------ DATA FOR PROCESSING ------

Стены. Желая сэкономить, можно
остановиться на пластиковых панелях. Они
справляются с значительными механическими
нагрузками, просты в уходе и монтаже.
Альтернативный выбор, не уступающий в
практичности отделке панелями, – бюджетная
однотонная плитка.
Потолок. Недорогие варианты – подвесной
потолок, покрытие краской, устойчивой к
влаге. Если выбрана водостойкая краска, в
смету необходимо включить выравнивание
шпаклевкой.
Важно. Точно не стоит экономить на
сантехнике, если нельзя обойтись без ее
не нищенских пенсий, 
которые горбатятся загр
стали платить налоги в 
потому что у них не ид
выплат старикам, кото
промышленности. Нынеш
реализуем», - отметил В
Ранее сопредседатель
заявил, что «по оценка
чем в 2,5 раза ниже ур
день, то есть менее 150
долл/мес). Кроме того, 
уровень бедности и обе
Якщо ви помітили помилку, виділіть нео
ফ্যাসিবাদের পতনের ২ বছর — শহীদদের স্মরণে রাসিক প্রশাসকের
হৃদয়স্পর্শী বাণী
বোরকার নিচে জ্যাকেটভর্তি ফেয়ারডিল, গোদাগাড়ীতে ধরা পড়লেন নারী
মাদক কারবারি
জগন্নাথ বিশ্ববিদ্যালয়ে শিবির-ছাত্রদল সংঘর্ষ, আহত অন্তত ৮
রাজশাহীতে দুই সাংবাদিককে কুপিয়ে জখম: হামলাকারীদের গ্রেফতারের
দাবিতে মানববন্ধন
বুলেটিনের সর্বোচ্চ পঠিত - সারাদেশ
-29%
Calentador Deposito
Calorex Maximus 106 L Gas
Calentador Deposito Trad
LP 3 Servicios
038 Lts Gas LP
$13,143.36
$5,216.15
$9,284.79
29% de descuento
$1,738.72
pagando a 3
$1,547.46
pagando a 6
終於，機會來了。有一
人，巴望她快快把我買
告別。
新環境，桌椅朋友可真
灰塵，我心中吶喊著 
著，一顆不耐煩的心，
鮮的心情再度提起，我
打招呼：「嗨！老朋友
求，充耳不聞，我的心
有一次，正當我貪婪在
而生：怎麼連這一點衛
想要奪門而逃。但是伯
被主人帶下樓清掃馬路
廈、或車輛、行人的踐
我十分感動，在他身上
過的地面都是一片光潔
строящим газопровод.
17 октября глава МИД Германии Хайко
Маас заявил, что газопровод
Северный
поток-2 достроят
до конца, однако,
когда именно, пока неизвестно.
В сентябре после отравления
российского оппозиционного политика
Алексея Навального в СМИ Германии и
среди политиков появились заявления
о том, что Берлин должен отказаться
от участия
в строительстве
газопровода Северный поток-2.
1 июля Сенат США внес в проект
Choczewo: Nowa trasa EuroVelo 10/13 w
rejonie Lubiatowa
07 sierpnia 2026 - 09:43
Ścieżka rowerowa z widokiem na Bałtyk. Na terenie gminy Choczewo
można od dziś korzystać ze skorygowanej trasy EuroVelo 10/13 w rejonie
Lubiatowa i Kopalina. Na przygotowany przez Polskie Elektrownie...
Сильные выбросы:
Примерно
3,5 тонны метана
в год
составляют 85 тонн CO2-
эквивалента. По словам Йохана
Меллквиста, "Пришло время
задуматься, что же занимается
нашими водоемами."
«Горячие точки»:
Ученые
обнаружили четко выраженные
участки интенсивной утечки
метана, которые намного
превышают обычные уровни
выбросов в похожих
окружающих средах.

------

_TASK DESCRIPTION_
Please restate the records word for word. Go from the first line to the line with "1 июля Сенат США внес в проект" and include both.

_SOLUTION_
Стены. Желая сэкономить, можно
остановиться на пластиковых панелях. Они
справляются с значительными механическими
нагрузками, просты в уходе и монтаже.
Альтернативный выбор, не уступающий в
практичности отделке панелями, – бюджетная
однотонная плитка.
Потолок. Недорогие варианты – подвесной
потолок, покрытие краской, устойчивой к
влаге. Если выбрана водостойкая краска, в
смету необходимо включить выравнивание
шпаклевкой.
Важно. Точно не стоит экономить на
сантехнике, если нельзя обойтись без ее
не нищенских пенсий, 
которые горбатятся загр
стали платить налоги в 
потому что у них не ид
выплат старикам, кото
промышленности. Нынеш
реализуем», - отметил В
Ранее сопредседатель
заявил, что «по оценка
чем в 2,5 раза ниже ур
день, то есть менее 150
долл/мес). Кроме того, 
уровень бедности и обе
Якщо ви помітили помилку, виділіть нео
ফ্যাসিবাদের পতনের ২ বছর — শহীদদের স্মরণে রাসিক প্রশাসকের
হৃদয়স্পর্শী বাণী
বোরকার নিচে জ্যাকেটভর্তি ফেয়ারডিল, গোদাগাড়ীতে ধরা পড়লেন নারী
মাদক কারবারি
জগন্নাথ বিশ্ববিদ্যালয়ে শিবির-ছাত্রদল সংঘর্ষ, আহত অন্তত ৮
রাজশাহীতে দুই সাংবাদিককে কুপিয়ে জখম: হামলাকারীদের গ্রেফতারের
দাবিতে মানববন্ধন
বুলেটিনের সর্বোচ্চ পঠিত - সারাদেশ
-29%
Calentador Deposito
Calorex Maximus 106 L Gas
Calentador Deposito Trad
LP 3 Servicios
038 Lts Gas LP
$13,143.36
$5,216.15
$9,284.79
29% de descuento
$1,738.72
pagando a 3
$1,547.46
pagando a 6
終於，機會來了。有一
人，巴望她快快把我買
告別。
新環境，桌椅朋友可真
灰塵，我心中吶喊著 
著，一顆不耐煩的心，
鮮的心情再度提起，我
打招呼：「嗨！老朋友
求，充耳不聞，我的心
有一次，正當我貪婪在
而生：怎麼連這一點衛
想要奪門而逃。但是伯
被主人帶下樓清掃馬路
廈、或車輛、行人的踐
我十分感動，在他身上
過的地面都是一片光潔
строящим газопровод.
17 октября глава МИД Германии Хайко
Маас заявил, что газопровод
Северный
поток-2 достроят
до конца, однако,
когда именно, пока неизвестно.
В сентябре после отравления
российского оппозиционного политика
Алексея Навального в СМИ Германии и
среди политиков появились заявления
о том, что Берлин должен отказаться
от участия
в строительстве
газопровода Северный поток-2.
1 июля Сенат США внес в проект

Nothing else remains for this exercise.